Scientific classification
- Kingdom: Animalia
- Phylum: Chordata
- Class: Reptilia
- Order: Squamata
- Clade: Amphisbaenia
- Family: Amphisbaenidae
- Genus: Loveridgea
- Species: L. ionidesii
- Binomial name: Loveridgea ionidesii (Battersby, 1950)
- Synonyms: Amphisbaena ionidesii Battersby, 1950; Loveridgea ionedesii — Broadley & Howell, 1991;

= Liwale round-snouted worm lizard =

- Genus: Loveridgea
- Species: ionidesii
- Authority: (Battersby, 1950)
- Conservation status: LC
- Synonyms: Amphisbaena ionidesii , Battersby, 1950, Loveridgea ionedesii , — Broadley & Howell, 1991

Species of lizard

The Liwale round-snouted worm lizard (Loveridgea ionidesii) is a species of amphisbaenian in the family Amphisbaenidae.
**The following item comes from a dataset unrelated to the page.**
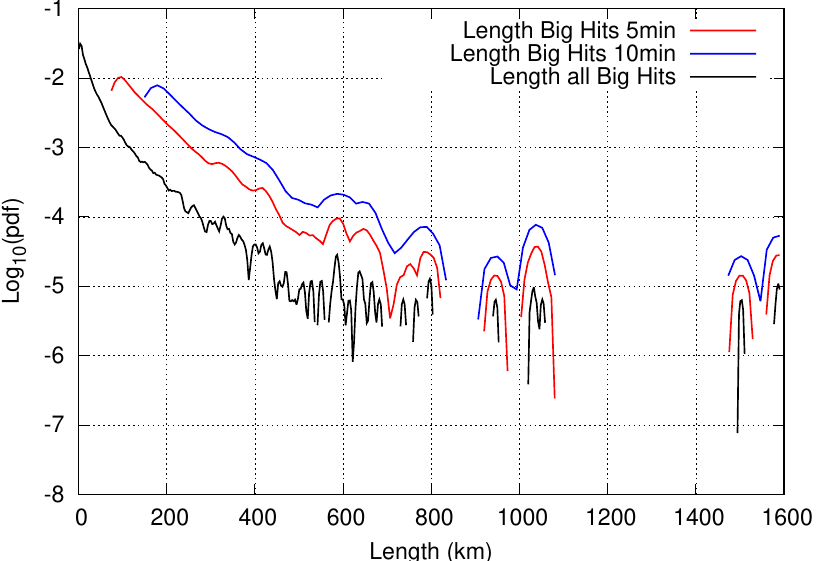
Figure 8. Path length distribution (pdf) for flight tracks with consecutive iRF ≥ 19Wm − 2 . The black curve shows the unconditioned distribution, which includes a lot of such strong events that are too short for rerouting an aircraft. The red and blue curves show the pdfs conditioned on a minimum path length or duration that an aircraft is flying under such conditions. Note the strong noise at large path lengths; the events that contribute there are essentially single cases.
The species is endemic to Tanzania.

==Etymology==
The specific name, ionidesii, is in honor of British game warden Constantine John Philip Ionides (1901–1968), who was known as the "Snake Man of British East Africa".

==Habitat==
The preferred natural habitat of L. ionidesii is savanna, at altitudes from sea level to 1,200 m.

==Description==
Medium-sized for an amphisbaenian, L. ionidesii is 8–18 cm in snout-to-vent length (SVL).

==Behavior==
L. ionidesii is diurnal, terrestrial, and fossorial.

==Reproduction==
L. ionidesii gives birth to live young, and its mode of reproduction has been called viviparous or ovoviviparous. Litter size is two.